Task directions - Repeat nothing but the lines below running from the one containing "M608,160l-22,-27 3,-17 11,-10" to the one containing "167,-28 168,-13 183,-9". Keep both end lines.

Start of Given records

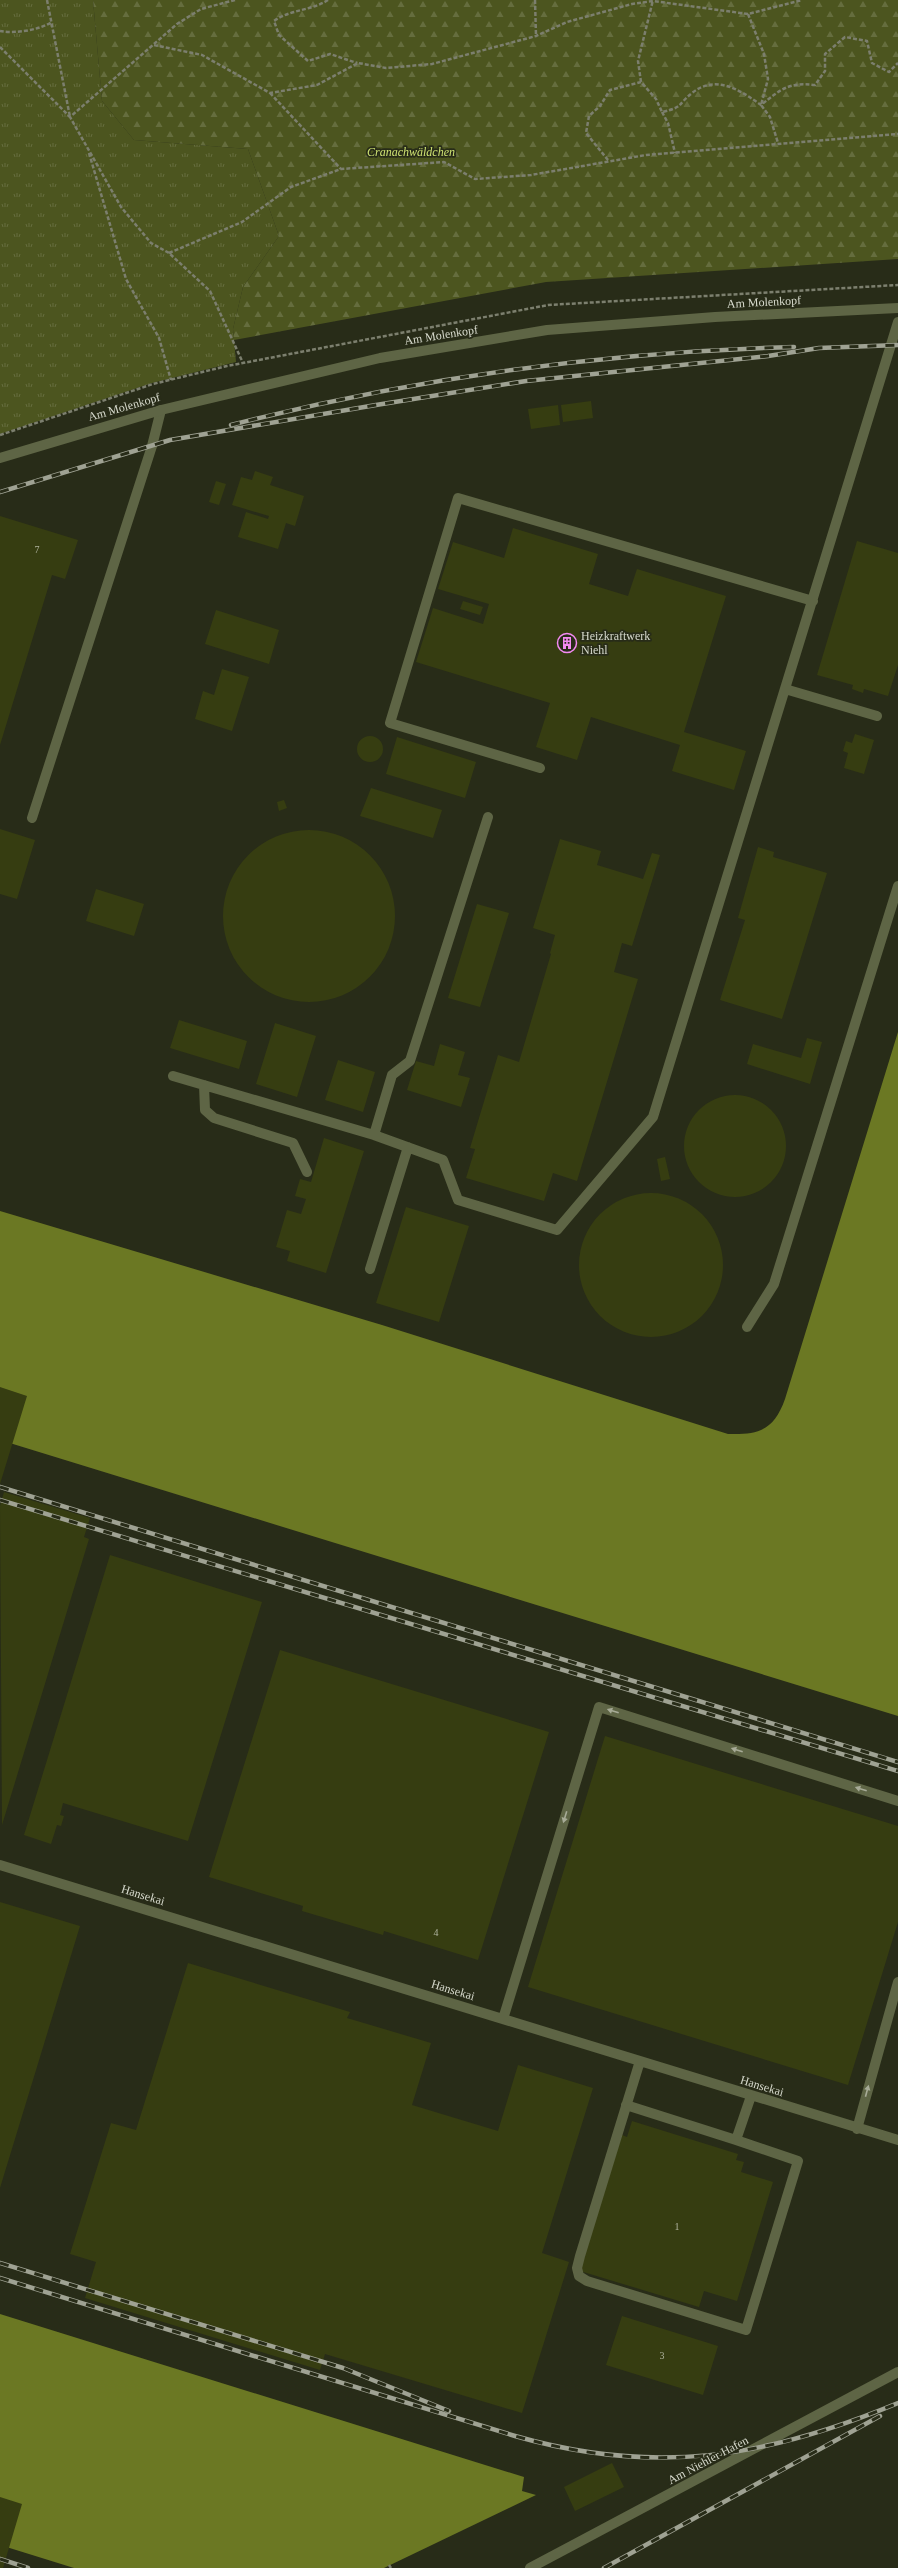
<svg xmlns="http://www.w3.org/2000/svg" width="898" height="2568" font-family="Georgia,serif">
<style>
.grass{fill:url(#grass-tufts)}
.forest{fill:url(#forest-firs)}
.water{fill:#6b7823}
.building{fill:#363d11}
.lines{fill:none;stroke-linecap:round;stroke-linejoin:round}
.path{stroke:#7c7f6e;stroke-width:2.5;stroke-dasharray:4 2;stroke-linecap:butt}
.lane{stroke:#5e6545;stroke-width:10}
.street{stroke:#5e6545;stroke-width:10}
.rail-casing{stroke:#9fa293;stroke-width:4.5}
.rail{stroke:#282c18;stroke-width:3;stroke-dasharray:9;stroke-linecap:butt}
.oneway{fill:#a7ab97}
.labels{text-anchor:middle;stroke-width:3.5;stroke-linejoin:round;paint-order:stroke}
.number-label{font-size:10px;fill:#afb39e}
.park-label{font-size:12px;font-style:italic;fill:#cfe373;stroke:#282c18}
.street-label{font-size:12px;fill:#d7dacd;stroke:#282c18}
.poi-label{font-size:12px;fill:#d7dacd;stroke:#282c18;text-anchor:start}
</style>
<defs>
<pattern id="grass-tufts" width="24" height="20" patternUnits="userSpaceOnUse"><rect width="24" height="20" fill="#4c551f"/><path d="M3 7l-1-3M5 7V3M7 7l1-3M15 17l-1-3M17 17v-4M19 17l1-3" fill="none" stroke="#656d3e"/></pattern>
<pattern id="forest-firs" width="22" height="20" patternUnits="userSpaceOnUse"><rect width="22" height="20" fill="#4c551f"/><path d="M5 1l3.5 6h-7zM16 11l3.5 6h-7z" fill="#656d3e"/></pattern>
</defs>
<rect width="100%" height="100%" fill="#282c18"/>
<path class="grass" d="M0,0h93l9,101 32,39 114,9 31,87 -36,51 -10,42 3,33 -84,21 -152,51z"/>
<path class="forest" d="M93,0h805v259l-352,23 -312,58 -1,-11 10,-42 36,-51 -31,-87 -114,-9 -32,-39z"/>
<path class="water" d="M898,1032v684l-898,-276v-229l382,114 346,109c31,1 46,-4 57,-35z
M0,2314l524,163 -2,14 14,4 -152,73h-310l-74,-23z"/>
<path class="building" d="M591,401l2,17 -30,4 -2,-17z
M558,405l2,20 -29,4 -3,-20z
M255,471l18,6 -3,8 34,11 -9,30 -9,-3 -8,26 -40,-12 8,-25 22,7 1,-3 -37,-11 9,-28 11,3z
M216,481l10,3 -7,21 -10,-3z
M0,516l78,24 -13,39 -13,-4 -52,170z
M513,528l85,26 -9,30 39,12 9,-27 89,27 -42,136 62,19 -12,39 -62,-19 8,-26 -89,-28 -14,43 -41,-13 14,-44 -134,-41 17,-54 50,16 6,-20 -51,-15 15,-47 51,16z
M857,541l41,12v112l-10,31 -24,-7 -1,4 -11,-4 1,-4 -36,-10z
M463,601l20,6 -3,8 -20,-6z
M216,610l63,20 -10,34 -64,-20z
M222,669l27,8 -17,54 -37,-12 8,-28 11,4z
M855,734l19,6 -10,34 -20,-6 4,-15 -5,-2 3,-10 6,2z
M357 749a13 13 0 1 1 26 0a13 13 0 1 1-26 0Z
M397,737l79,25 -11,36 -79,-24z
M371,788l71,22 -9,28 -73,-22z
M284,800l3,8 -8,3 -2,-9z
M0,829l35,11 -18,59 -17,-5z
M223 916a86 86 0 1 1 172 0a86 86 0 1 1-172 0Z
M560,839l41,12 -4,14 46,14 9,-26 8,2 -28,91 -10,-3 -8,29 24,7 -61,202 -24,-8 -9,28 -78,-23 9,-29 -5,-1 28,-93 21,7 32,-108 -1,-1 5,-18 -22,-7z
M758,847l16,5 -1,5 54,16 -45,146 -62,-19 25,-80 -7,-2z
M96,889l48,15 -10,32 -48,-15z
M477,904l32,9 -29,94 -32,-9z
M179,1020l68,21 -8,28 -69,-21z
M275,1023l41,13 -19,61 -41,-13z
M807,1038l15,4 -12,42 -63,-20 6,-20 48,14z
M440,1044l25,8 -7,23 12,3 -9,29 -54,-17 9,-29 18,5z
M338,1060l37,12 -12,40 -38,-12z
M684 1146a51 51 0 1 1 102 0a51 51 0 1 1-102 0Z
M324,1138l40,13 -38,122 -39,-12 3,-10 -14,-4 11,-37 14,4 5,-15 -11,-3 5,-17 11,3z
M665,1157l5,22 -9,2 -4,-22z
M579 1265a72 72 0 1 1 144 0a72 72 0 1 1-144 0Z
M406,1207l63,19 -30,96 -63,-19z
M0,1387l27,9 -27,88z
M4,1492l86,26 -6,19 5,2 -87,286 -2,-319z
M110,1555l152,47 -74,239 -125,-38 -3,12 4,1 -3,10 -4,-1 -6,19 -27,-9z
M280,1650l269,82 -71,228 -94,-29 -1,4 -81,-24 1,-5 -94,-29z
M605,1736l293,90v96l-50,163 -320,-98z
M0,1902l80,24 -80,262z
M188,1963l162,49 -3,6 84,25 -19,62 86,26 20,-66 75,23 -51,165 27,9 -47,151 -197,-59 -5,16 -235,-72 11,-36 -26,-8 41,-131 25,7z
M632,2121l106,33 -2,6 8,2 -3,10 32,10 -36,119 -33,-10 -5,16 -119,-36 42,-136 5,2z
M622,2316l96,30 -15,49 -97,-30z
M612,2463l12,24 -49,24 -11,-24z
M0,2497l22,7 -19,64h-3z"/>
<g class="lines">
<path class="path" d="M47,0l23,117
M235,0l-34,9 -24,15 -107,93 51,90 30,36 18,10 41,38 33,72
M328,0c-17,11 -37,9 -54,21l5,14 29,26 22,-7 27,9
M535,0l1,36
M748,14l16,40 4,25 -7,26 9,12 8,26
M0,31c15,3 39,-1 52,-9
M154,45l48,10 68,38 47,-8 41,-22 28,5 46,-4 104,-28 31,-14 65,-18 21,-3 95,13 54,-14
M0,47l70,70
M641,82l-3,-21 15,-61
M270,93l71,76
M662,112l6,11 7,30
M89,153l37,126 33,59 12,42
M608,160l-22,-27 3,-17 11,-10 10,-16 31,-8 15,17 6,13c22,-5 15,-7 30,-19 24,-19 48,-3 69,12 20,-16 28,-23 54,-20l10,-14v-17l20,-17 22,4 5,22 17,9 9,-9
M169,253l73,-31 49,-35 50,-18 103,-7 31,17 56,-4 115,-20 252,-21
M0,435l153,-51 74,-18 321,-61 350,-20
M389,2565l2,3"/>
<path class="lane" d="M785,689l92,27
M540,768l-150,-45 68,-225 355,103
M488,817l-78,244 -18,14 -18,60 69,25 15,40 99,30 96,-113 245,-795
M32,818l120,-372 9,-36
M173,1076l201,59
M204,1085l1,25 9,8 79,25 14,29
M370,1269l38,-122
M747,1327l27,-43 124,-398
M0,1865l898,275
M503,2019l96,-312 299,94
M640,2061l-60,195 -3,12 2,8 8,5 159,49 52,-169 -62,-21 15,-44
M626,2105l110,35
M857,2129l41,-147"/>
<path class="street" d="M0,458l161,-48 219,-52 167,-28 168,-13 183,-9
M530,2568l368,-196"/>
<defs>
<path id="rail" d="M231,425c184,-47 374,-73 563,-78
M0,492l170,-52 206,-35 150,-24 242,-25 51,-8 79,-3
M0,1487l898,275
M0,1500l898,271
M0,2263l343,105 106,43
M0,2278l515,158c140,40 250,22 383,-33
M0,2559l28,9
M604,2568l276,-152"/>
</defs>
<use href="#rail" class="rail-casing"/>
<use href="#rail" class="rail"/>
</g>
<defs><path id="oneway-solid" d="M-6-.8H1V-3.2L6.5 0L1 3.2V.8H-6Z"/></defs>
<g class="oneway">
<use href="#oneway-solid" transform="translate(613 1711) rotate(-162)"/>
<use href="#oneway-solid" transform="translate(737 1750) rotate(-162)"/>
<use href="#oneway-solid" transform="translate(861 1789) rotate(-162)"/>
<use href="#oneway-solid" transform="translate(565 1817) rotate(107)"/>
<use href="#oneway-solid" transform="translate(867 2091) rotate(-75)"/>
</g>
<defs>
<symbol id="building-ring" viewBox="-11 -11 22 22"><circle r="9.5" fill="#282c18" stroke="#f38af1" stroke-width="1.5"/><path d="M-4-6H4V6H1V3H-1V6H-4ZM-2.5-4.3h1.7v1.8h-1.7ZM.8-4.3h1.7v1.8H.8ZM-2.5-1h1.7V.8h-1.7ZM.8-1h1.7V.8H.8Z" fill="#f38af1"/></symbol>
</defs>
<g fill-rule="evenodd">
<use href="#building-ring" x="556" y="632" width="22" height="22"/>
</g>
<g class="labels">
<g class="number-label">
<text x="37" y="553">7</text>
<text x="436" y="1936">4</text>
<text x="677" y="2230">1</text>
<text x="662" y="2359">3</text>
</g>
<g class="park-label">
<text x="411" y="156">Cranachwäldchen</text>
</g>
<g class="street-label">
<text transform="translate(764 302) rotate(-3)" y="4">Am Molenkopf</text>
<text transform="translate(441 335) rotate(-9)" y="4">Am Molenkopf</text>
<text transform="translate(124 407) rotate(-16)" y="4">Am Molenkopf</text>
<text transform="translate(143 1895) rotate(17)" y="4">Hansekai</text>
<text transform="translate(453 1990) rotate(17)" y="4">Hansekai</text>
<text transform="translate(762 2086) rotate(17)" y="4">Hansekai</text>
<text transform="translate(708 2460) rotate(-28)" y="4">Am Niehler Hafen</text>
</g>
<g class="poi-label">
<text x="581" y="640">Heizkraftwerk<tspan x="581" dy="14">Niehl</tspan></text>
</g>
</g>
</svg>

End of Given records

Problem solution -
M608,160l-22,-27 3,-17 11,-10 10,-16 31,-8 15,17 6,13c22,-5 15,-7 30,-19 24,-19 48,-3 69,12 20,-16 28,-23 54,-20l10,-14v-17l20,-17 22,4 5,22 17,9 9,-9
M169,253l73,-31 49,-35 50,-18 103,-7 31,17 56,-4 115,-20 252,-21
M0,435l153,-51 74,-18 321,-61 350,-20
M389,2565l2,3"/>
<path class="lane" d="M785,689l92,27
M540,768l-150,-45 68,-225 355,103
M488,817l-78,244 -18,14 -18,60 69,25 15,40 99,30 96,-113 245,-795
M32,818l120,-372 9,-36
M173,1076l201,59
M204,1085l1,25 9,8 79,25 14,29
M370,1269l38,-122
M747,1327l27,-43 124,-398
M0,1865l898,275
M503,2019l96,-312 299,94
M640,2061l-60,195 -3,12 2,8 8,5 159,49 52,-169 -62,-21 15,-44
M626,2105l110,35
M857,2129l41,-147"/>
<path class="street" d="M0,458l161,-48 219,-52 167,-28 168,-13 183,-9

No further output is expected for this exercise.